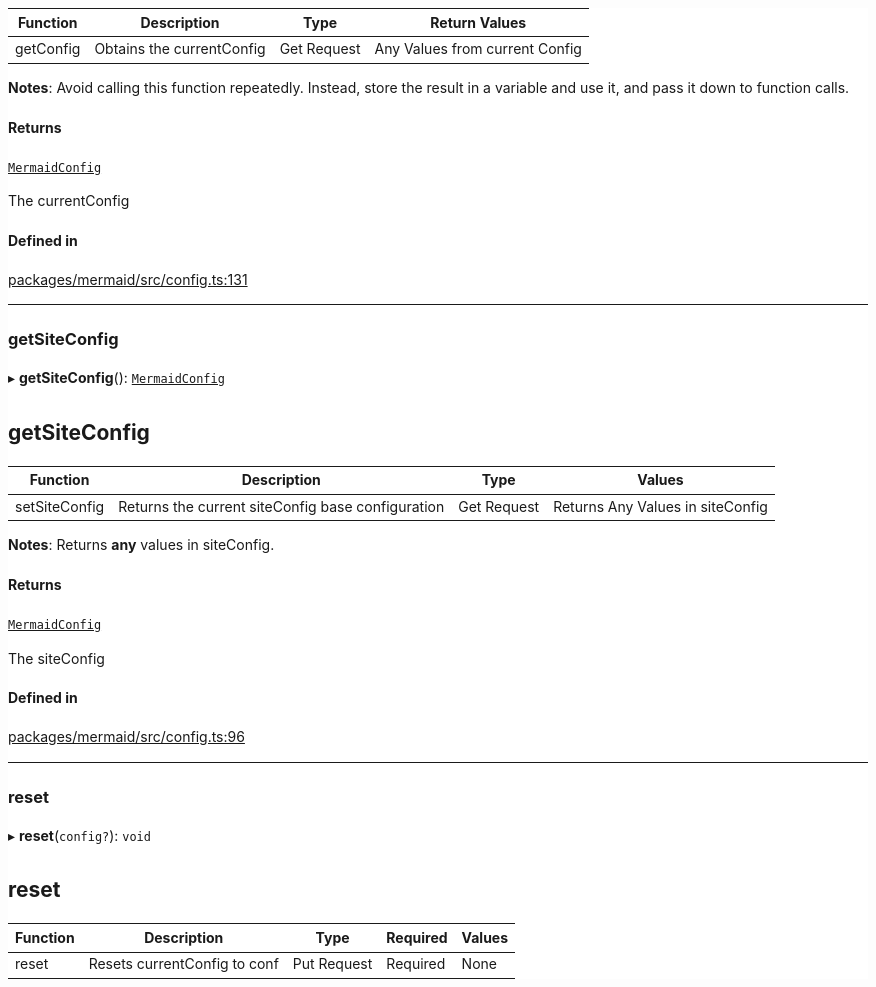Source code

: | Function  | Description               | Type        | Return Values                  |
| --------- | ------------------------- | ----------- | ------------------------------ |
| getConfig | Obtains the currentConfig | Get Request | Any Values from current Config |

**Notes**: Avoid calling this function repeatedly. Instead, store the result in a variable and use it, and pass it down to function calls.

#### Returns

[`MermaidConfig`](../interfaces/mermaid.MermaidConfig.md)

The currentConfig

#### Defined in

[packages/mermaid/src/config.ts:131](https://github.com/mermaid-js/mermaid/blob/master/packages/mermaid/src/config.ts#L131)

---

### getSiteConfig

▸ **getSiteConfig**(): [`MermaidConfig`](../interfaces/mermaid.MermaidConfig.md)

## getSiteConfig

| Function      | Description                                       | Type        | Values                           |
| ------------- | ------------------------------------------------- | ----------- | -------------------------------- |
| setSiteConfig | Returns the current siteConfig base configuration | Get Request | Returns Any Values in siteConfig |

**Notes**: Returns **any** values in siteConfig.

#### Returns

[`MermaidConfig`](../interfaces/mermaid.MermaidConfig.md)

The siteConfig

#### Defined in

[packages/mermaid/src/config.ts:96](https://github.com/mermaid-js/mermaid/blob/master/packages/mermaid/src/config.ts#L96)

---

### reset

▸ **reset**(`config?`): `void`

## reset

| Function | Description                  | Type        | Required | Values |
| -------- | ---------------------------- | ----------- | -------- | ------ |
| reset    | Resets currentConfig to conf | Put Request | Required | None   |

#### [Problem details]
Would you copy every line from the listing above that has the string "master" in it?

#### [Answer for the task]
[packages/mermaid/src/config.ts:131](https://github.com/mermaid-js/mermaid/blob/master/packages/mermaid/src/config.ts#L131)
[packages/mermaid/src/config.ts:96](https://github.com/mermaid-js/mermaid/blob/master/packages/mermaid/src/config.ts#L96)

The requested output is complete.